While reading, I was wondering that with such a setting of forests, rocks, shades of the past, there has to be a ghost. And then I read the episode where your mother meets one. You have roamed the lonely tracks alone: have you met any?
Well… I haven’t met a proper ghost yet, but I have experienced eerie moments. I remember in 2017, I was walking alone in Salparni forest and suddenly everything fell silent. No birdcalls, no rustling of leaves, no movement of air—nothing, just dead quiet. It was about three in the afternoon. I was walking up an incline and the only sound I heard was that of gravel shifting under my weight.

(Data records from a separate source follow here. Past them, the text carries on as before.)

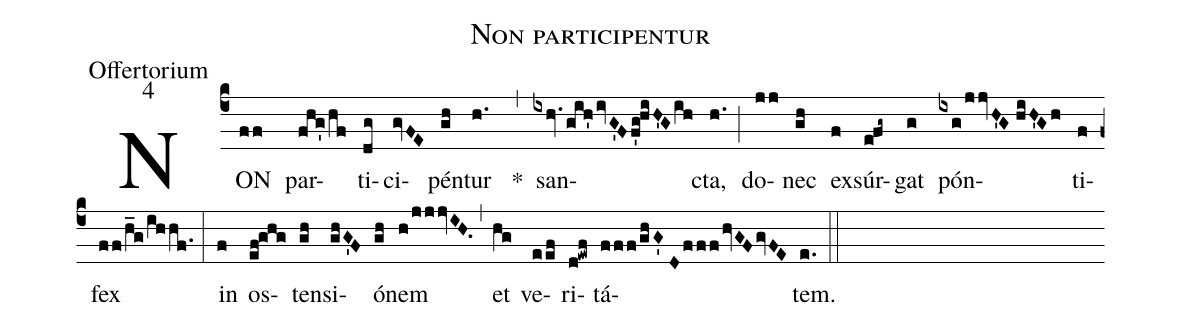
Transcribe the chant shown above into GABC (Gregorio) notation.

name:Non participentur;
office-part:Offertorium;
mode:4;
%%
(c4) NON(ff) par(fhg'/hf)ti(dg)ci(gvFE)pén(gh)tur(h.) <clear>*(,) san(ixhv.gih'ivG'Ff'g!hiH'Gih)cta,(h.) (;) do(jj)nec(gh) ex(f)súr(efg~)gat(g) pón(ixg/jjvH'G//hiH'Gh)ti(f)fex(ff/h_g/ihhf.) (:) in(f) os(ef!ghg)ten(gh)si(ghG'F)ó(gh)nem(h/jjjvIH.) (,) et(hg) ve(eef)ri(d!ewf)tá(fff/ghG'//DfffhvGFgvFE)tem.(e.) (::)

I got a sense that I shouldn’t be there, and with every step that I took on the incline, that feeling only intensified. My idyllic forest had turned frightening. I turned around, reached the Alto and just left.
The place names of the Chhotanagpur Plateau have always intrigued me. Lotwa, Deta, Ichak, Kevta, Juljul—the names seem to carry poetry in them. Do you know which language they come from or what they mean?
They are quite intriguing, aren’t they? I think about them too. At present, I don’t have an informed idea about how these names came to be, but I would love to understand someday. There are some geo-specific suffixes too which I love, like tanr (an often fallow clearing) and dih/diha (bowl-like depression in land), among others.